The shifted Pareto should have the pdf ${{f}_{Y}}(y)={{f}_{X}}(y-k)=a\theta^a(y-k)^{-a-1}$ defined for all $y\geq\theta+k$. Is $Y$ still Pareto? If it is, shouldn't its pdf be ${{f}_{Y}}(y)=a(\theta+k)^a(y-k)^{-a-1}$?

If this is correct, what I'm quoting from you above should be incorrect, and here's the counterexample. If the math is wrong, what's the silly mistake? It's driving me nuts

What you might be getting at is something along the lines of the retention of the "shape" of the distribution. If you imagine graphing the CDF or PDF then this transformation always results in movement along the x-axis, so in that sense you get back something that has the same shape.
Yep, that's what I mentioned in my original post. However, if the math is OK, then not even this might be true in general. The shifted Pareto should be distorted due to the $(\theta+k)^a$ rescaling, vs. the original $\theta^a$ factor.

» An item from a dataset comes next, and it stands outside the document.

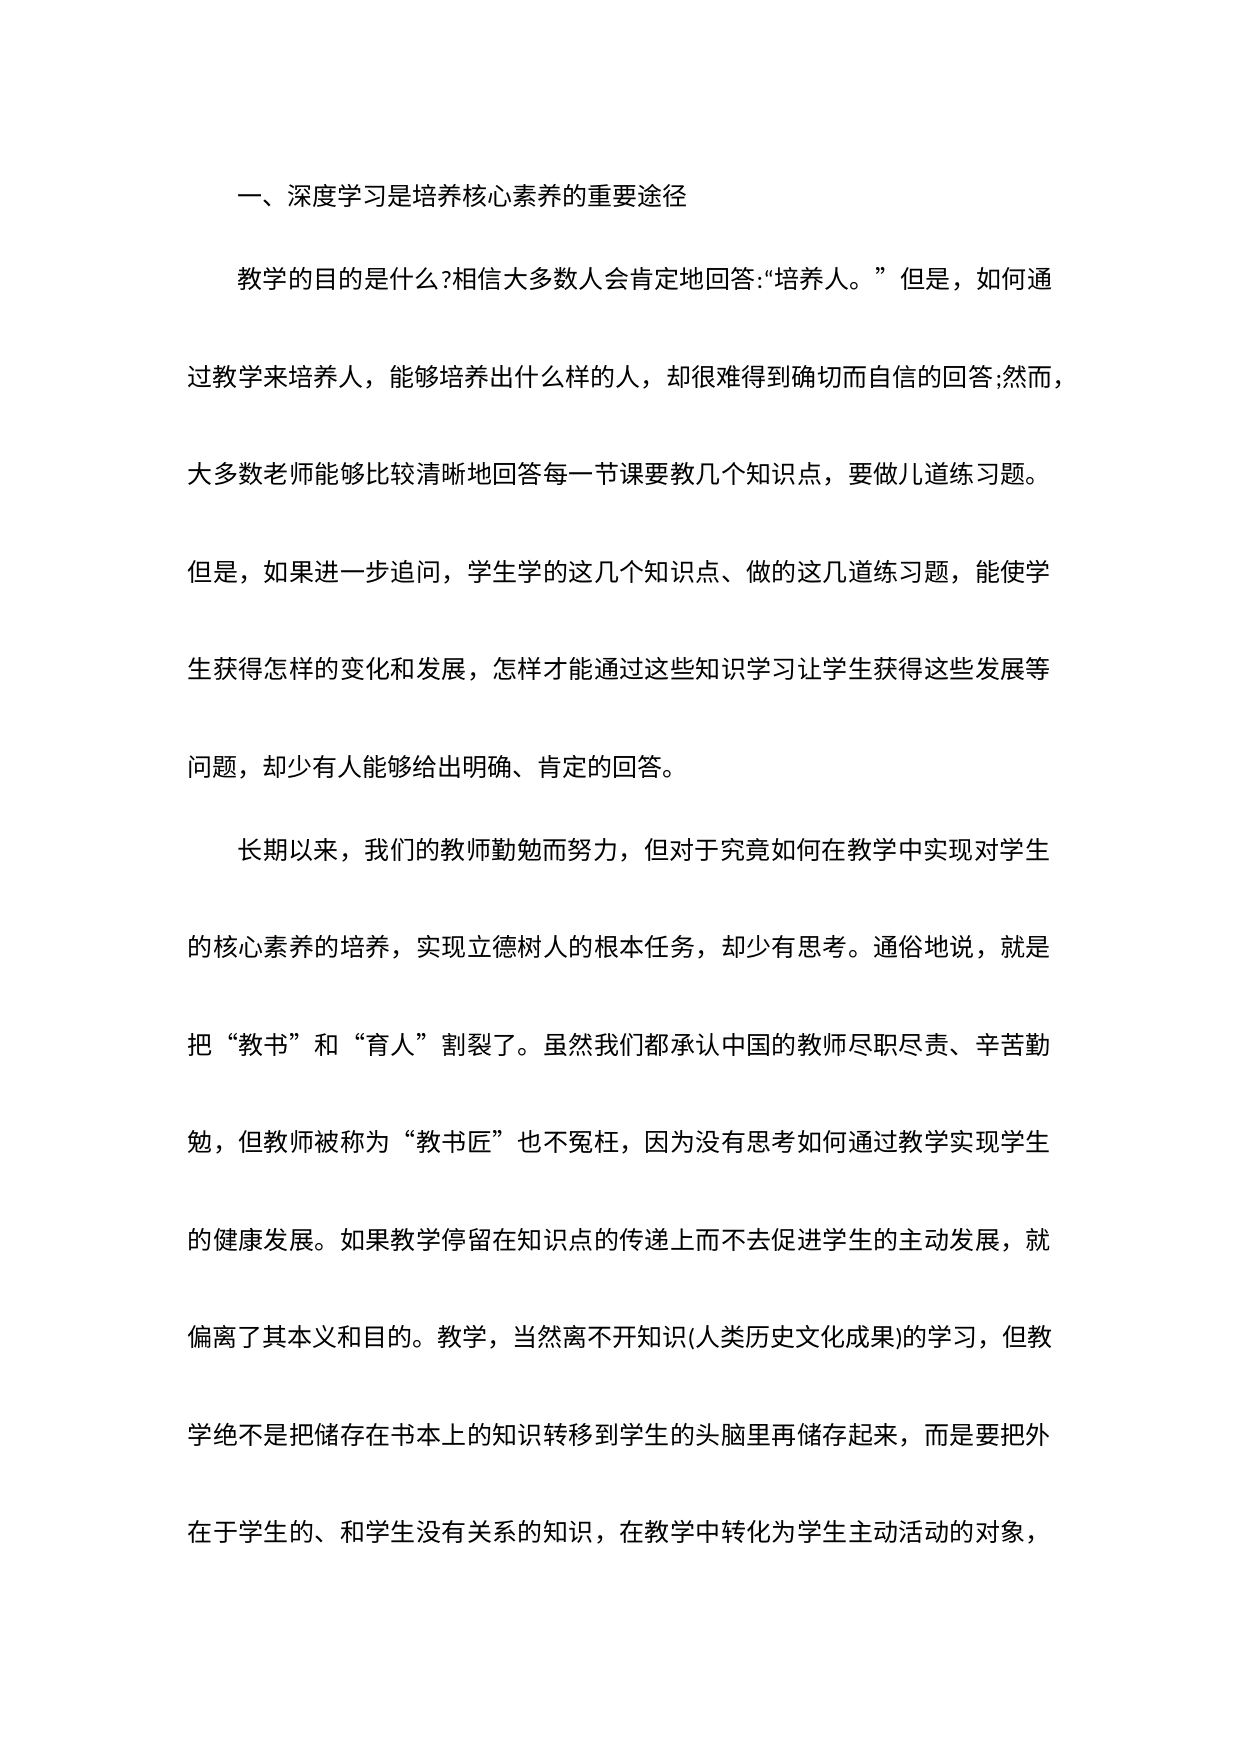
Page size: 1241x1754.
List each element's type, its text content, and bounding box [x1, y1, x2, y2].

8. Originally Posted by baudolino
OK, this is what I would like to make sure it's true. Please check my math and let me know if I'm wrong.

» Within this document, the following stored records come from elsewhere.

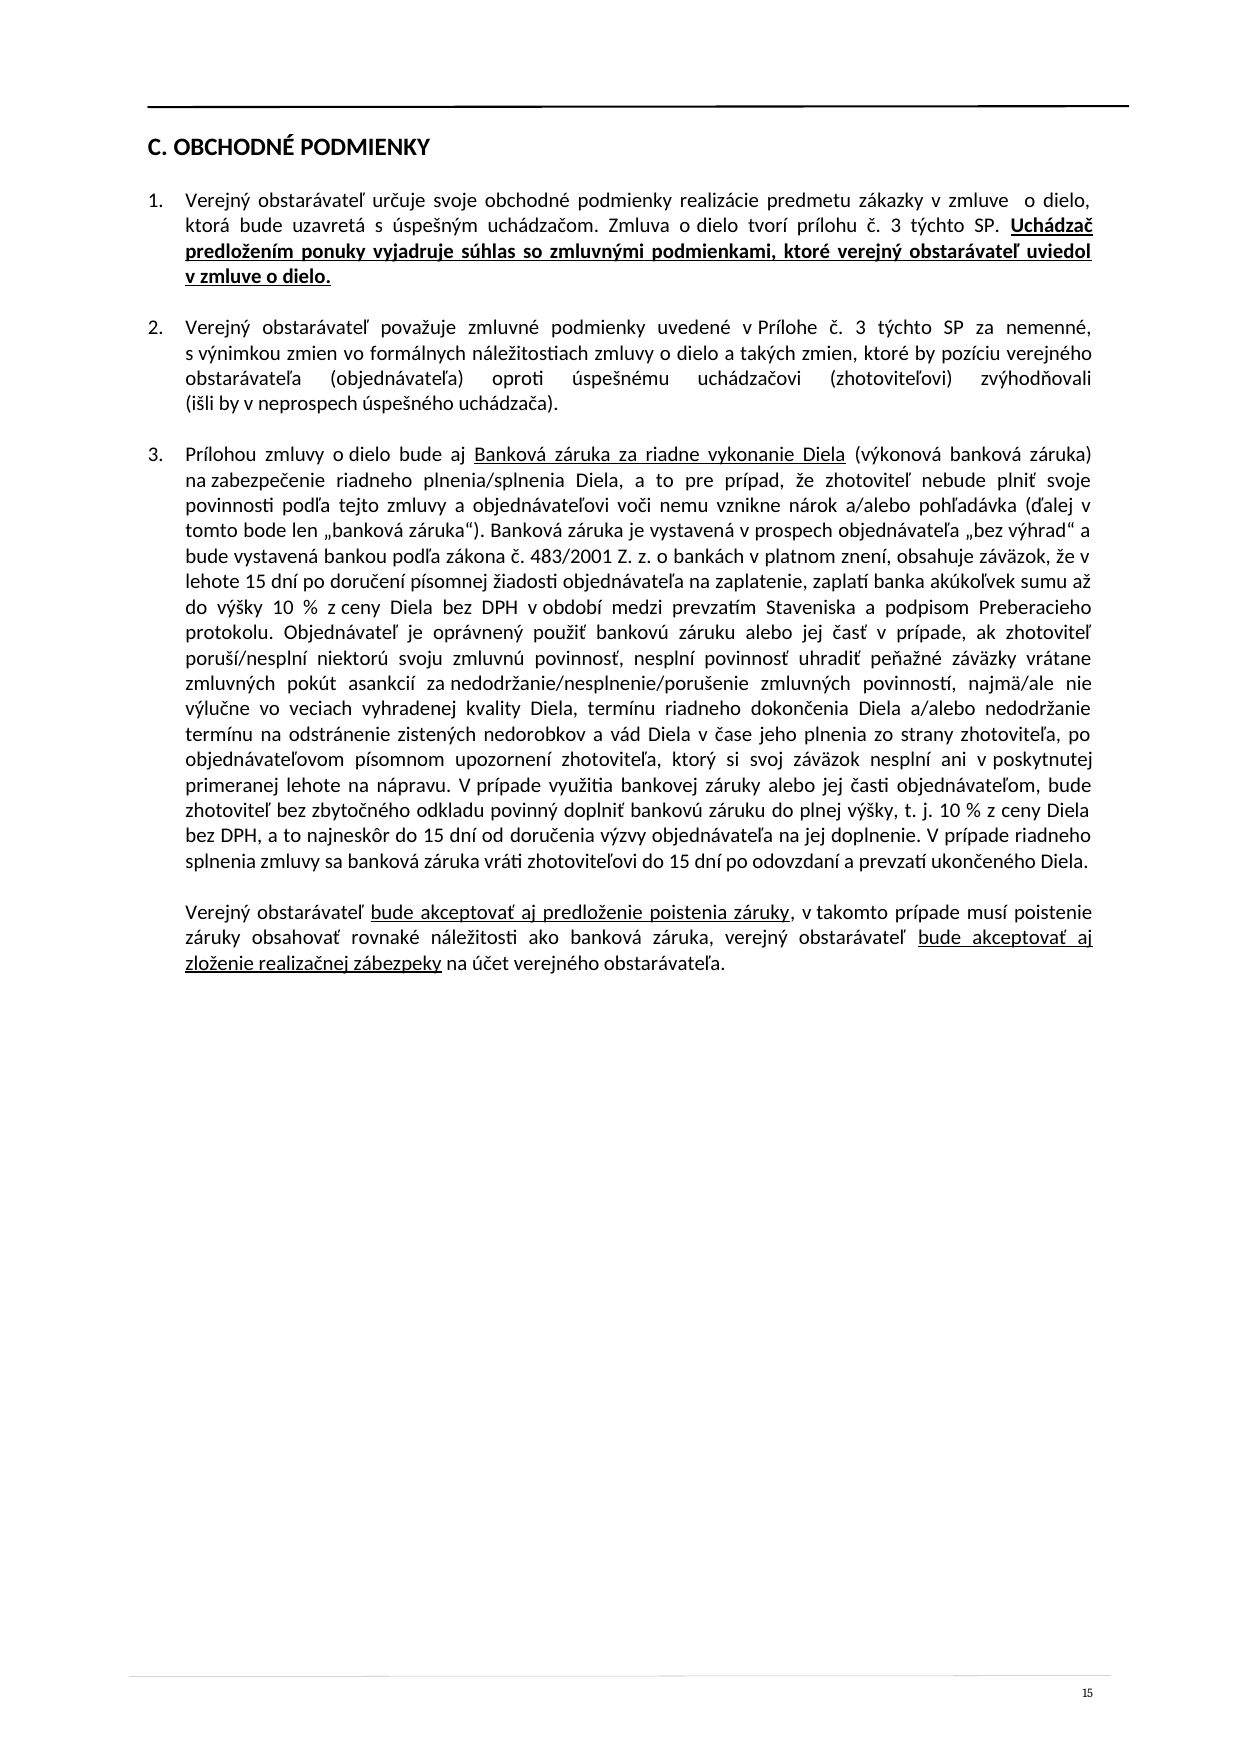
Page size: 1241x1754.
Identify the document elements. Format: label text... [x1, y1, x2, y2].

list Verejný obstarávateľ považuje zmluvné podmienky uvedené v Prílohe č. 3 týchto SP za nemenné, s výnimkou zmien vo formálnych náležitostiach zmluvy o dielo a takých zmien, ktoré by pozíciu verejného obstarávateľa (objednávateľa) oproti úspešnému uchádzačovi (zhotoviteľovi) zvýhodňovali (išli by v neprospech úspešného uchádzača). [148, 314, 1092, 416]
list Verejný obstarávateľ určuje svoje obchodné podmienky realizácie predmetu zákazky v zmluve o dielo, ktorá bude uzavretá s úspešným uchádzačom. Zmluva o dielo tvorí prílohu č. 3 týchto SP. Uchádzač predložením ponuky vyjadruje súhlas so zmluvnými podmienkami, ktoré verejný obstarávateľ uviedol v zmluve o dielo. [148, 187, 1092, 289]
text Verejný obstarávateľ bude akceptovať aj predloženie poistenia záruky, v takomto prípade musí poistenie záruky obsahovať rovnaké náležitosti ako banková záruka, verejný obstarávateľ bude akceptovať aj zloženie realizačnej zábezpeky na účet verejného obstarávateľa. [185, 899, 1092, 975]
text C. OBCHODNÉ PODMIENKY [148, 131, 1092, 162]
text 3. Prílohou zmluvy o dielo bude aj Banková záruka za riadne vykonanie Diela (výkonová banková záruka) na zabezpečenie riadneho plnenia/splnenia Diela, a to pre prípad, že zhotoviteľ nebude plniť svoje povinnosti podľa tejto zmluvy a objednávateľovi voči nemu vznikne nárok a/alebo pohľadávka (ďalej v tomto bode len „banková záruka“). Banková záruka je vystavená v prospech objednávateľa „bez výhrad“ a bude vystavená bankou podľa zákona č. 483/2001 Z. z. o bankách v platnom znení, obsahuje záväzok, že v lehote 15 dní po doručení písomnej žiadosti objednávateľa na zaplatenie, zaplatí banka akúkoľvek sumu až do výšky 10 % z ceny Diela bez DPH v období medzi prevzatím Staveniska a podpisom Preberacieho protokolu. Objednávateľ je oprávnený použiť bankovú záruku alebo jej časť v prípade, ak zhotoviteľ poruší/nesplní niektorú svoju zmluvnú povinnosť, nesplní povinnosť uhradiť peňažné záväzky vrátane zmluvných pokút asankcií za nedodržanie/nesplnenie/porušenie zmluvných povinností, najmä/ale nie výlučne vo veciach vyhradenej kvality Diela, termínu riadneho dokončenia Diela a/alebo nedodržanie termínu na odstránenie zistených nedorobkov a vád Diela v čase jeho plnenia zo strany zhotoviteľa, po objednávateľovom písomnom upozornení zhotoviteľa, ktorý si svoj záväzok nesplní ani v poskytnutej primeranej lehote na nápravu. V prípade využitia bankovej záruky alebo jej časti objednávateľom, bude zhotoviteľ bez zbytočného odkladu povinný doplniť bankovú záruku do plnej výšky, t. j. 10 % z ceny Diela bez DPH, a to najneskôr do 15 dní od doručenia výzvy objednávateľa na jej doplnenie. V prípade riadneho splnenia zmluvy sa banková záruka vráti zhotoviteľovi do 15 dní po odovzdaní a prevzatí ukončeného Diela. [148, 441, 1092, 873]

Let $X$ be a Pareto r.v., with pdf ${{f}_{X}}(x)=a\theta^ax^{-a-1}$ defined for all $x\geq\theta$. Notice that the pdf of a Pareto is influenced by its domain. Now let's do the shift $Y=X+k$.

The shifted Pareto should have the pdf ${{f}_{Y}}(y)={{f}_{X}}(y-k)=a\theta^a(y-k)^{-a-1}$ defined for all $y\geq\theta+k$. Is $Y$ still Pareto?

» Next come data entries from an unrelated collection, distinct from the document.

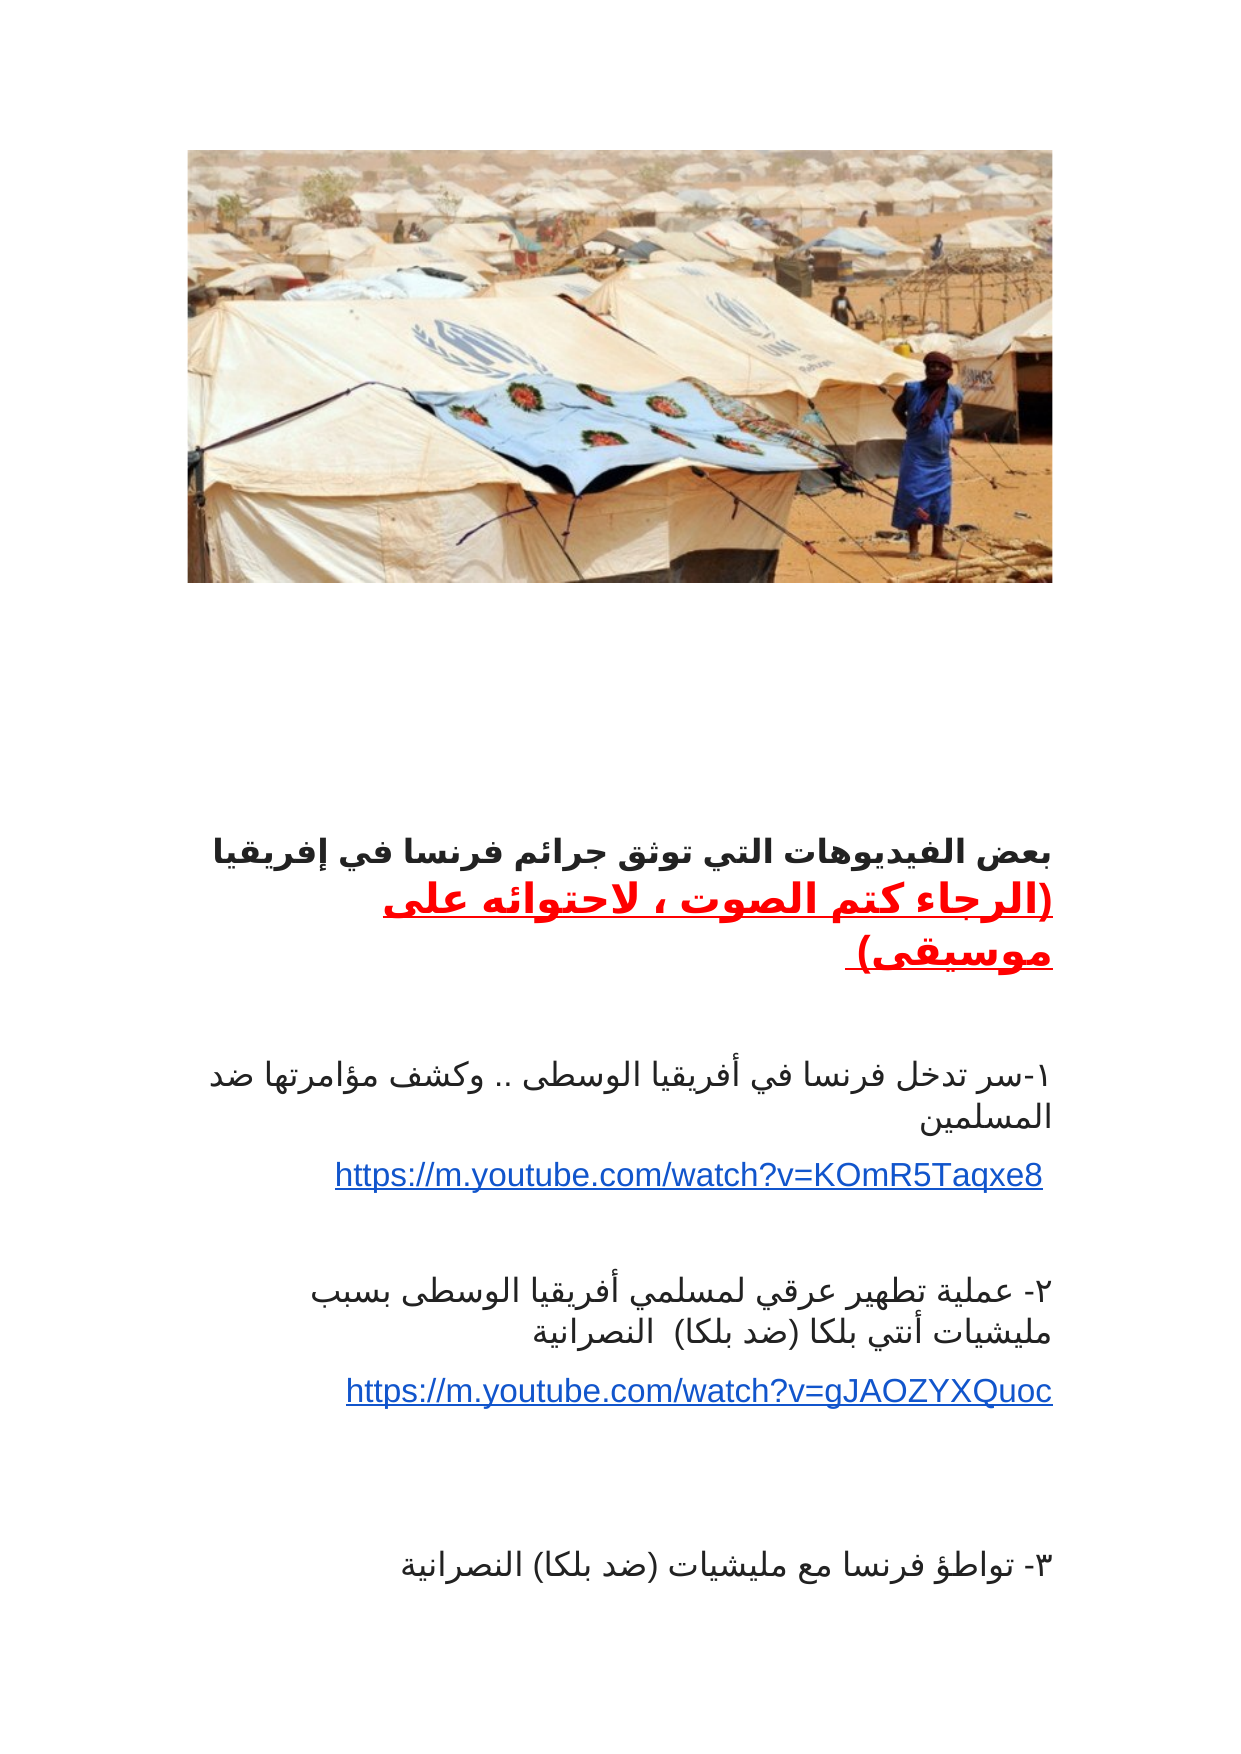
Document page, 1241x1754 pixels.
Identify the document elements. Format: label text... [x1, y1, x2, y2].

text https://m.youtube.com/watch?v=gJAOZYXQuoc [187, 1371, 1053, 1409]
text https://m.youtube.com/watch?v=KOmR5Taqxe8 [187, 1155, 1053, 1193]
text ٣- تواطؤ فرنسا مع مليشيات (ضد بلكا) النصرانية [187, 1545, 1053, 1583]
text ١-سر تدخل فرنسا في أفريقيا الوسطى .. وكشف مؤامرتها ضد المسلمين [187, 1055, 1053, 1135]
text بعض الفيديوهات التي توثق جرائم فرنسا في إفريقيا (الرجاء كتم الصوت ، لاحتوائه على موسيقى) [187, 832, 1053, 974]
text ٢- عملية تطهير عرقي لمسلمي أفريقيا الوسطى بسبب مليشيات أنتي بلكا (ضد بلكا) النصرانية [187, 1271, 1053, 1351]
picture [187, 150, 1053, 583]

If it is, shouldn't its pdf be ${{f}_{Y}}(y)=a(\theta+k)^a(y-k)^{-a-1}$? Mr F says: Where has this come from? It's integral over $\, [\theta + k, \, + \infty)$ is not equal to 1. It's not a pdf.

If this is correct, what I'm quoting from you above should be incorrect, and here's the counterexample. If the math is wrong, what's the silly mistake? It's driving me nuts

Yep, that's what I mentioned in my original post. However, if the math is OK, then not even this might be true in general. The shifted Pareto should be distorted due to the $(\theta+k)^a$ rescaling, vs. the original $\theta^a$ factor.

9. Originally Posted by baudolino
OK, this is what I would like to make sure it's true. Please check my math and let me know if I'm wrong.

Let $X$ be a Pareto r.v., with pdf ${{f}_{X}}(x)=a\theta^ax^{-a-1}$ defined for all $x\geq\theta$. Notice that the pdf of a Pareto is influenced by its domain. Now let's do the shift $Y=X+k$.

The shifted Pareto should have the pdf ${{f}_{Y}}(y)={{f}_{X}}(y-k)=a\theta^a(y-k)^{-a-1}$ defined for all $y\geq\theta+k$. Is $Y$ still Pareto? If it is, shouldn't its pdf be ${{f}_{Y}}(y)=a(\theta+k)^a(y-k)^{-a-1}$?

If this is correct, what I'm quoting from you above should be incorrect, and here's the counterexample. If the math is wrong, what's the silly mistake? It's driving me nuts

Yep, that's what I mentioned in my original post. However, if the math is OK, then not even this might be true in general. The shifted Pareto should be distorted due to the $(\theta+k)^a$ rescaling, vs. the original $\theta^a$ factor.
This is what I meant by suitably defined. You don't get a Pareto back, you get a location-shifted Pareto back; a member of the location-scale Pareto family (the Pareto family is already a scale family, and the paremeter $k$ in this case is a location parameter).

10. I knew it was something silly. I don't need $(\theta+k)^a$ since the argument $y-k$ "translates" back $y$ onto $[\theta,\infty)$. Of course what I wrote is not a pdf. Even if I wanted to make it a pdf and introduce a scaling constant to force it to integrate to 1, the scaling factor comes out to be $(\theta/{\theta+k})^a$.

Multiply this by my - wrong - ${f_{Y}(y)}$ and...surprise, surprise

Thanks again. Sometimes I REALLY like to over-complicate things.

11. The support should change to $[\theta + k, \infty)$. The correct pdf should be

$\displaystyle f_Y (y) = \frac{a}{\theta} \left(\frac{y - k}{\theta}\right)^{-a - 1} \mbox{I}(y \in [\theta + k, \infty))$

which is what you had initially.

12. Originally Posted by theodds
The support should change to $[\theta + k, \infty)$. The correct pdf should be

$\displaystyle f_Y (y) = \frac{a}{\theta} \left(\frac{y - k}{\theta}\right)^{-a - 1} \mbox{I}(y \in [\theta + k, \infty))$

which is what you had initially.

Exactly. Yay, I just rediscovered Pareto distributions of the second kind. I need some sleep Thanks, all.